Repository data bytes does not show up as string literals in your code, or keywo...

reubenmorais · on Jan 13, 2020

Python 3's approach means bytes/str poisons the whole expression. So if you want to do something like:

"%s/%s" % (repository_data_1, repository_data_2)

And have it work on Python 2 and 3, you're screwed.

luhn · on Jan 13, 2020

And Python 3's behavior is more correct—You can't just intermix binary and textual data, they're two different things. Python 2 would let you do that, and it would often cause subtle bugs with non-ASCII data. Python 3 requires you to encode/decode, so you're working consistently and explicitly with binary or text.

I don't quite understand your example. `b'%s/%s' % (b'abc', b'def')` works in both 2 and 3. So does `u'%s/%s' % (b'abc'.decode('utf8'), b'def'.decode('utf8'))`, if you wanted to get a unicode string out of it.

reubenmorais · on Jan 14, 2020

> I don't quite understand your example. `b'%s/%s' % (b'abc', b'def')` works in both 2 and 3. So does `u'%s/%s' % (b'abc'.decode('utf8'), b'def'.decode('utf8'))`, if you wanted to get a unicode string out of it.

We're discussing the linked article, so I'm talking in the context of the linked article. I know it works now, but Python 3 initially removed %-formatting for bytes. I guess I should have used past in my comment, "you were" screwed instead of "you are". From the article:

> Another feature was % formatting of strings. Python 2 allowed use of the % formatting operator on both its string types. But Python 3 initially removed the implementation of % from bytes. Why, I have no clue. It is perfectly reasonable to splice byte sequences into a buffer via use of a formatting string. But the Python language maintainers insisted otherwise. And it wasn't until the community complained about its absence loudly enough that this feature was restored in Python 3.5, which was released in September 2015.

pdonis · on Jan 14, 2020

> Python 3's behavior is more correct—You can't just intermix binary and textual data, they're two different things.

Python 3's behavior as far as forcing you to explicitly recognize data type conversions is more correct, yes.

Python 3's behavior in assuming that nobody would ever need to do "text-like" operations like string formatting on byte sequences was not. At least this particular wart was fixed. But there are still a lot of places where Python makes you use the str "textual" data type when it's not the right one.

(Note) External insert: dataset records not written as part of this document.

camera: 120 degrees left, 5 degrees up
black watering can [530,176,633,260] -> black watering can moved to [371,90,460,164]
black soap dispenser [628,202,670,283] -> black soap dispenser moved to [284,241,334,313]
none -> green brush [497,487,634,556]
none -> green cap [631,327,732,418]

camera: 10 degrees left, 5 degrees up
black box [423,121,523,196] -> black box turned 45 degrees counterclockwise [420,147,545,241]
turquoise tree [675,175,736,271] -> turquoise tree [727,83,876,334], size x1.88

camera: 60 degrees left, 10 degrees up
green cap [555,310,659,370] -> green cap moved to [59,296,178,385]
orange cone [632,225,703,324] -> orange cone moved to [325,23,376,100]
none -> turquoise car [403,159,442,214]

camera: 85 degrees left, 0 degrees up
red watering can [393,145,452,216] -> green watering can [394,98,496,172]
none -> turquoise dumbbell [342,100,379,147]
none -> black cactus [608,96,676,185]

Python 3's behavior in making individual elements of a byte string integers instead of length-one byte strings is, frankly, braindead.

acdha · on Jan 14, 2020

That example works fine in both Python 2 and 3 if you’re not mixing types incorrectly. If you are, it will appears to work on Python 2 before failing the first time you encounter non-ASCII data and tends to greatly confuse people with errors which would have been caught immediately on Python 3. I’ve seen teams waste hours trying to track down errors like that.

zo1 · on Jan 14, 2020

Exactly this. The amount of times I saw juniors fixing thses sort of obscure subtle bugs with str_var.decode("utf-8").encode("latin-1") and this after attempting every which combination of the above two de/encode operations is mind boggling.

reubenmorais · on Jan 14, 2020

It works after Python 3.5. From the article:

> Another feature was % formatting of strings. Python 2 allowed use of the % formatting operator on both its string types. But Python 3 initially removed the implementation of % from bytes. Why, I have no clue. It is perfectly reasonable to splice byte sequences into a buffer via use of a formatting string. But the Python language maintainers insisted otherwise. And it wasn't until the community complained about its absence loudly enough that this feature was restored in Python 3.5, which was released in September 2015.